From these different historical accounts regarding fox spirit, there appear to be contradictory portrayals of the fox spirit regarding how it was perceived. The most outstanding difference being that of evil and good associated with the fox spirit. While some literature portrays the fox spirit as malicious and very evil, another one depicts it as good, and that the origin of Chinese culture is founded on some fox spirits.
This variation in perception and beliefs tells more about human cultural concerns throughout Chinese history. The Chinese people are viewed as very concerned about their culture, and they would associate many things to it, not just the fox spirits. The Chinese will go at any length to ensure that the culture is maintained or preserved, hence they will hold on to that which guards the culture and rebuke that which is a threat to their culture.
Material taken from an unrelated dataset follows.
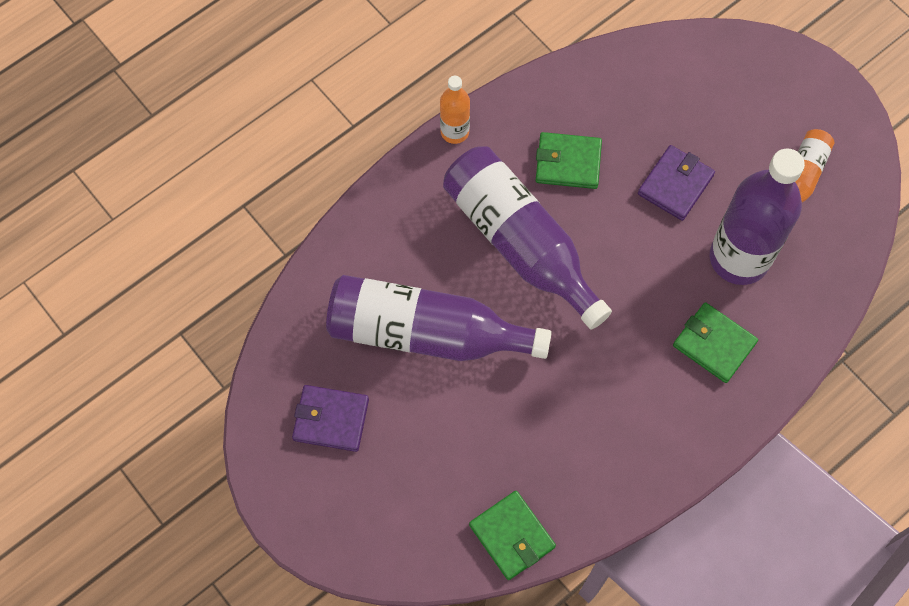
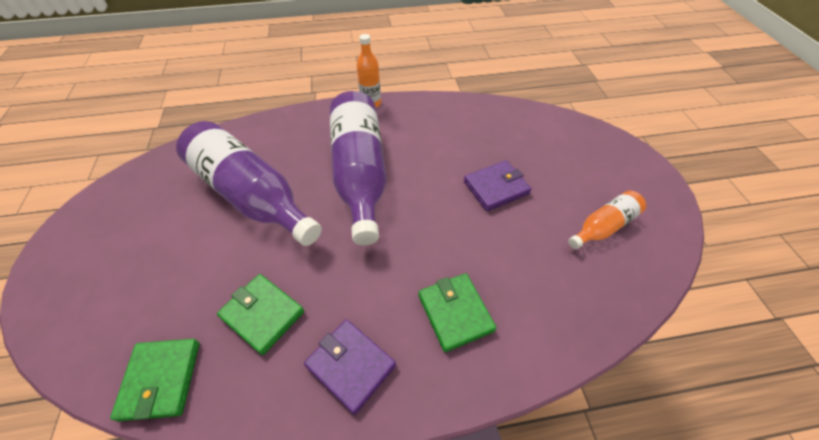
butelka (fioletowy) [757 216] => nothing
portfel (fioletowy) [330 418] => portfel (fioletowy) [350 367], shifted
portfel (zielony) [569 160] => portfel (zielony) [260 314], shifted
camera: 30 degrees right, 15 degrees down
In different Chinese accounts of the fox spirit, culture seems to be the dominant factor.
As mentioned earlier, Chinese folklore holds the origin of foxes as devil and spirits; this plays a key role in nearly all the Chinese folklore. This depiction of the fox spirit does not appeal to many Chinese, as it endangers their lives and their cultural way of life (Wu Ch’engen, 1994). It has been recorded that at the beginning of the Chinese civilization specific species of foxes were killed, because they were perceived to be associated with evil happenings to the community members. Given that some foxes were perceived to be seducers of both, men and women, people feared that when these foxes appeared, some moral value of the community was threatened. This is why those women or ladies found to be having an affair with married men are likened to the fox spirits.
On the other hand, in instances where the fox spirit was considered to mean good to the community in the history of Chinese culture, the foxes were given the utmost respect by nearly everyone in the society. In some cultures, shrines were built in honor of some foxes that appeared to some communities. For instance, the nine tailed foxes of zhiguai were erected places of pilgrimage for spiritual purposes (Hearn, 2004). This is because they believed that the fox having been lifted to the heavens communicated to the heavens on their behalf.
The Buddhists, as is pointed in some literature, have some positive regard of the fox spirit, which brings in the issue of religion and its association with the fox spirit. They believed that in order to attain immortality the fox usually could abstain from immoral acts, such as murder, sex, and the likes. Consequently, the Buddhists borrow a sense of determination and hard work to maintain purity from the fox spirit (Wu Ch’engen, 1994).
Therefore, the contradictory account of the fox spirits highlights many aspects of the Chinese culture, especially in the beginning of the Chinese civilization, and how the culture has since developed. Religion is viewed as an important part of the Chinese culture with evil spirits competing with good spirits.
The importance of the Chinese accounts being primarily of awful foxes is not apparent, partially because of the doubtful sources of the stories. The tales of the fox spirits personifies two of the most extraordinary present trends in the faculty of Chinese culture and religion; that is, the intertwining of narrations, texts, and ethnology. The tales also helps to reveal the extensively undervalued wealth of contemporary religion of Chinese world. The fox spirit is predominantly complicated in its sensitivity to the several meanings connected with foxes and the different kinds of people involved in building these meanings (Akinari, 2007).
Most Chinese tales blend data from previously unexplored sources to show that the fox was a multi-vocal epitome that diverse people maneuvered in order to rationalize their status in Chinese society, and at times even defy the burden of standard cultural norms. Most tales of fox spirits reflect conservative wisdom regarding the basic concord of Chinese culture, and the ability of elites to enforce cultural incorporation down from the top.